I spent the weekend at the Chicago Magic’s “Best of Midwest” tournament and am playing catch-up so this post will be different then most. Fist let me start by saying I live, breath, and eat soccer. I coach, train, ref, at the youth level, and I bleed “Chicago Fire Red” blood. I am my 4 boy’s most fanatic fan, even if they don’t play soccer.

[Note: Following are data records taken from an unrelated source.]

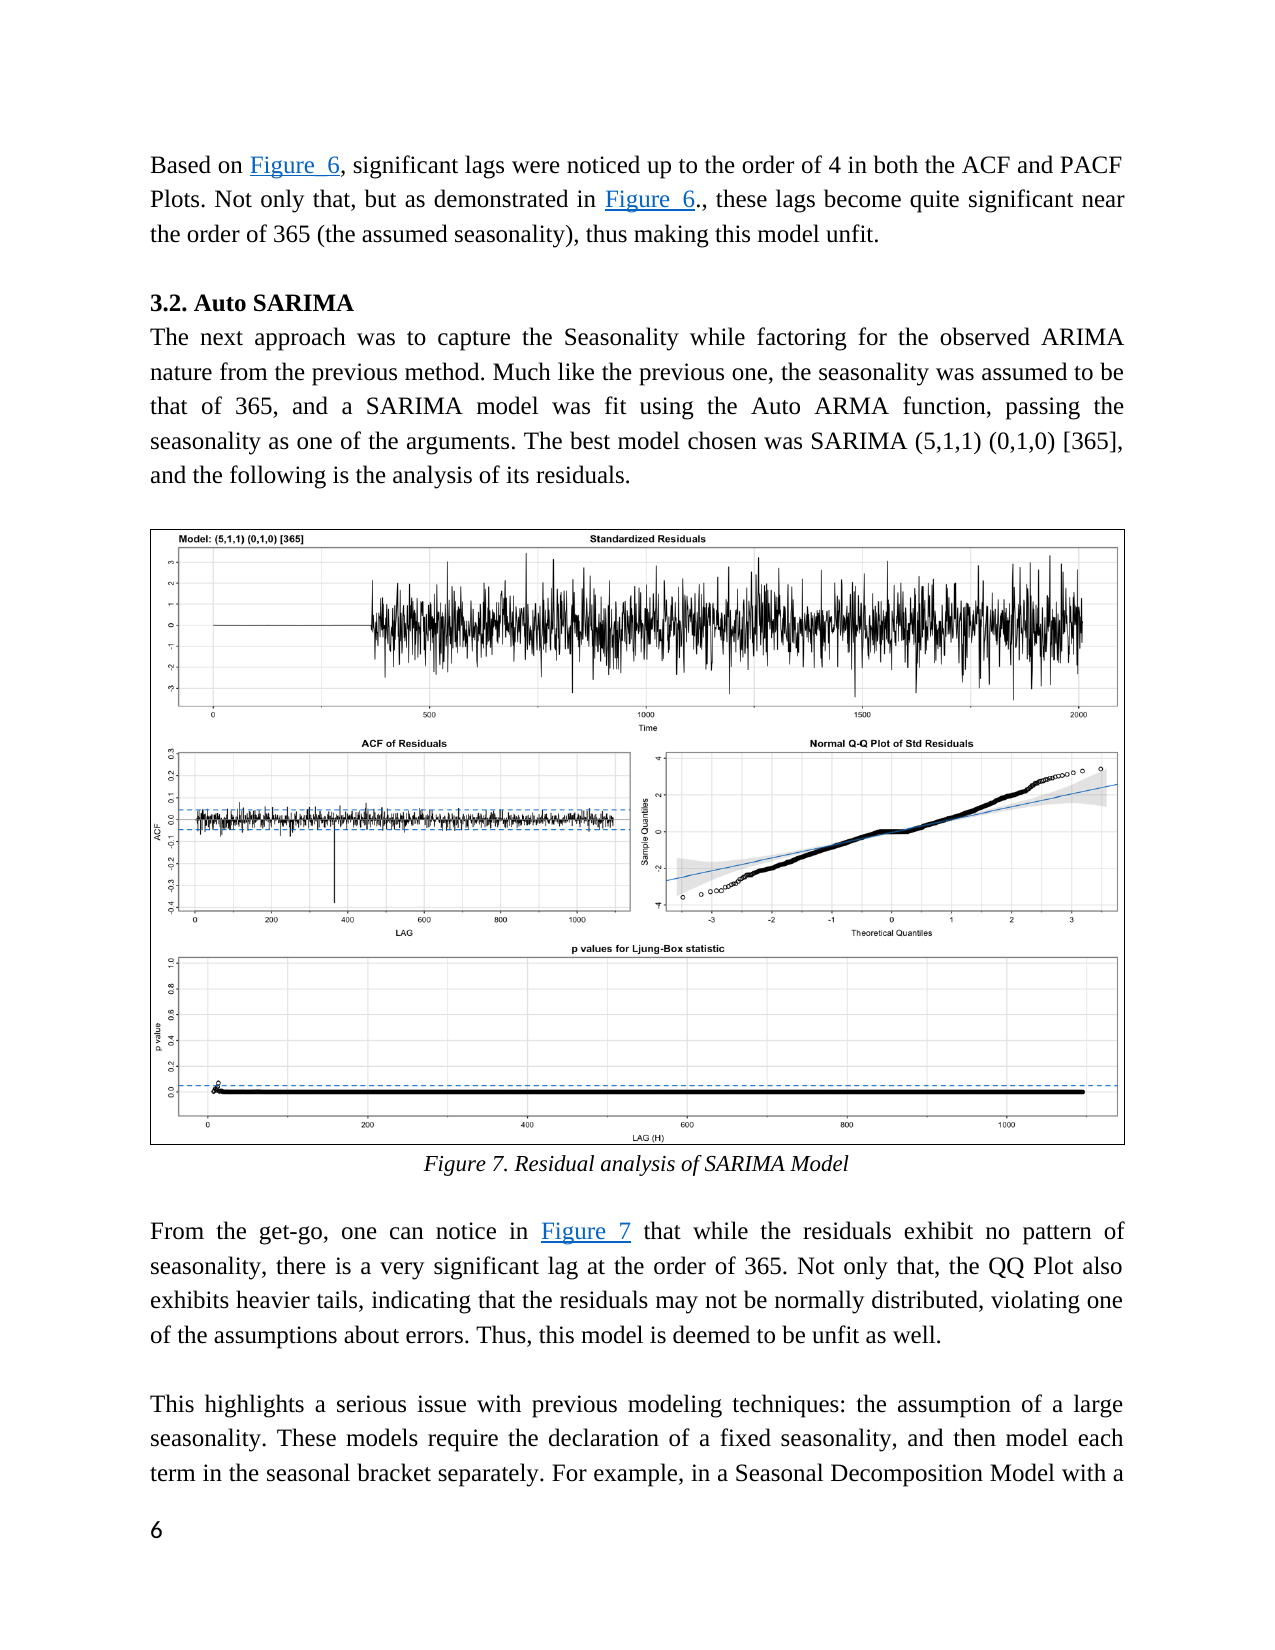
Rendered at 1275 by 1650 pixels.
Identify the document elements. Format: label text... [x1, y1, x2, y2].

text Based on Figure_6, significant lags were noticed up to the order of 4 in both the ACF and PACF Plots. Not only that, but as demonstrated in Figure_6., these lags become quite significant near the order of 365 (the assumed seasonality), thus making this model unfit. [150, 150, 1125, 248]
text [150, 1389, 1125, 1487]
text Figure 7. Residual analysis of SARIMA Model [150, 1150, 1125, 1177]
text From the get-go, one can notice in Figure_7 that while the residuals exhibit no pattern of seasonality, there is a very significant lag at the order of 365. Not only that, the QQ Plot also exhibits heavier tails, indicating that the residuals may not be normally distributed, violating one of the assumptions about errors. Thus, this model is deemed to be unfit as well. [150, 1216, 1125, 1349]
text The next approach was to capture the Seasonality while factoring for the observed ARIMA nature from the previous method. Much like the previous one, the seasonality was assumed to be that of 365, and a SARIMA model was fit using the Auto ARMA function, passing the seasonality as one of the arguments. The best model chosen was SARIMA (5,1,1) (0,1,0) [365], and the following is the analysis of its residuals. [150, 322, 1125, 489]
picture [151, 530, 1124, 1144]
text 3.2. Auto SARIMA [150, 288, 1125, 317]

US Soccer Marketing Strategy

Is there any? I’m not trying to be cute here, but really, is there any? To me it seems the US Soccer strategy is HOPE! Let me give you an example of what I think the US Soccer marketing plan looks like:

We, US Soccer, HOPE:

  • that people will somehow learn that soccer is a sport in their country
  • that people will want to come to a stadium and watch a match
  • that people will get tired of some other sport and maybe consider Soccer – if that would be OK with you other sports out there.
  • that sponsors will see the light and choose to purchase TV coverage even though we won’t try real hard to increase the market share.
  • that more kids each year sign up for soccer leagues even though we aren’t sure what to do with them after that.
  • that people learn just how popular soccer is by the tens of thousand of teams playing each month at a tournament – even though we won’t make any effort to let anyone know ourselves.

Major Problem – Relegation

  1. US Soccer doesn’t seem to want to fight against the other US sports to gain market share.
  2. They are willing to take a back seat to all other sports – even NASCAR. (someone drives in a circle for HOURS, and it beats out soccer programing and news coverage!!!!)
  3. They don’t capitalize on the World Soccer movement. The #1 watched sport in the world.
  4. There is a strong US Youth Soccer movement, that is untapped and taken for granted.
  5. There are several key tournaments every month going on somewhere in the US and you would think the sports news reporters thought these were quarantine zones to avoid.
  6. TV coverage is poor at best. There are a dozen good US matches on in a week, we can see 3 if we are lucky. (MLS, USL-1, W-League, MNT, WNT, etc.)
  7. The MLS leadership/owners demands new mini-stadiums, further validating the sport is smaller then the others – AND THEY CAN’T FILL THEM!!!!

Get Serious – Become #1 – or at least try!

If US Soccer is going to do anthing, they had better start acting like they should be the #1 sport. Whether they can do anything about that now or in twenty years, I don’t care. Stop acting like table scraps is a great way to dine, and demand some steak!